- Theatrical poster
- Hangul: 숙명
- Hanja: 宿命
- RR: Sungmyeong
- MR: Sungmyŏng
- Directed by: Kim Hae-gon
- Written by: Kim Hae-gon
- Produced by: Kang Min
- Starring: Song Seung-heon Kwon Sang-woo Kim In-kwon Park Han-byul Ji Sung
- Cinematography: Choi Ji-yeol
- Edited by: Choi Jae-geun Eom Jin-hwa
- Music by: Choe Tae-wan Im Hyeong-sun
- Distributed by: CJ Entertainment
- Release date: 20 March 2008;
- Running time: 123 minutes
- Country: South Korea
- Language: Korean
- Box office: US$7,088,077

= Fate (2008 film) =

Fate is a 2008 South Korean neo-noir action thriller film directed by Kim Hae-gon, starring Song Seung-heon, Kwon Sang-woo, Kim In-kwon, Park Han-byul and Ji Sung.

== Plot ==
Gang members Woo-min, Cheol-jung, Do-wan and Yeong-hwan are close friends, who, with the help of older gang member Gang-seop, decide to rob a casino so they can start their lives over. But Cheol-jung betrays the others, and Woo-min ends up in prison.

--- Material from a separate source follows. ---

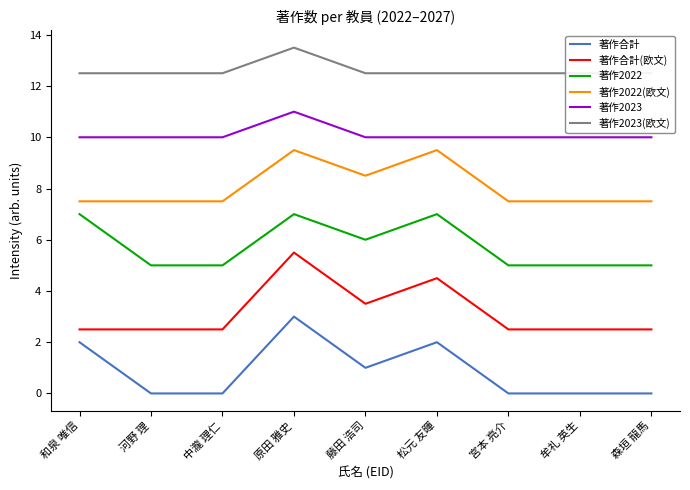

Which has a higher value, 藤田 浩司 or 宮本 亮介?

藤田 浩司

After serving his time, Woo-min tries to stay out of trouble, but finds himself drawn back into the underworld.

== Cast ==
- Song Seung-heon as Kim Woo-min
- Kwon Sang-woo as Jo Cheol-jung
- Kim In-kwon as Jeong Do-wan
- Park Han-byul as Jeong Eun-yeong
- Ji Sung as Park Yeong-hwan
- Hong Soo-hyun as Jo Hyo-sook
- Lee Seung-joon as Hyo-sook's husband
- Wi Seung-cheol
- Min Eung-sik as Jeong Doo-man
- Ahn Nae-sang as Cha Gang-seop
- Jung Woo as Choi Jeong-hak

==Reception==
Before filming was complete, the Japanese distribution rights to Fate were presold to Formula Entertainment for , a relatively high sum due to Kwon Sang-woo's Korean Wave fanbase.

The film was not a big success, selling only 858,215 tickets nationwide.